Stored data

──────

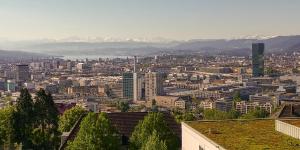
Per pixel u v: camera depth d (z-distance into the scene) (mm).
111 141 89062
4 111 138750
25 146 136625
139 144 93438
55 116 146125
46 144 137625
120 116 110688
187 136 78250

──────

Each record above should be copied character for character, with pictures dropped.

Per pixel u v: camera depth d (z-distance into the scene) (mm).
111 141 89062
4 111 138750
25 146 136625
139 144 93438
55 116 146125
46 144 137625
120 116 110688
187 136 78250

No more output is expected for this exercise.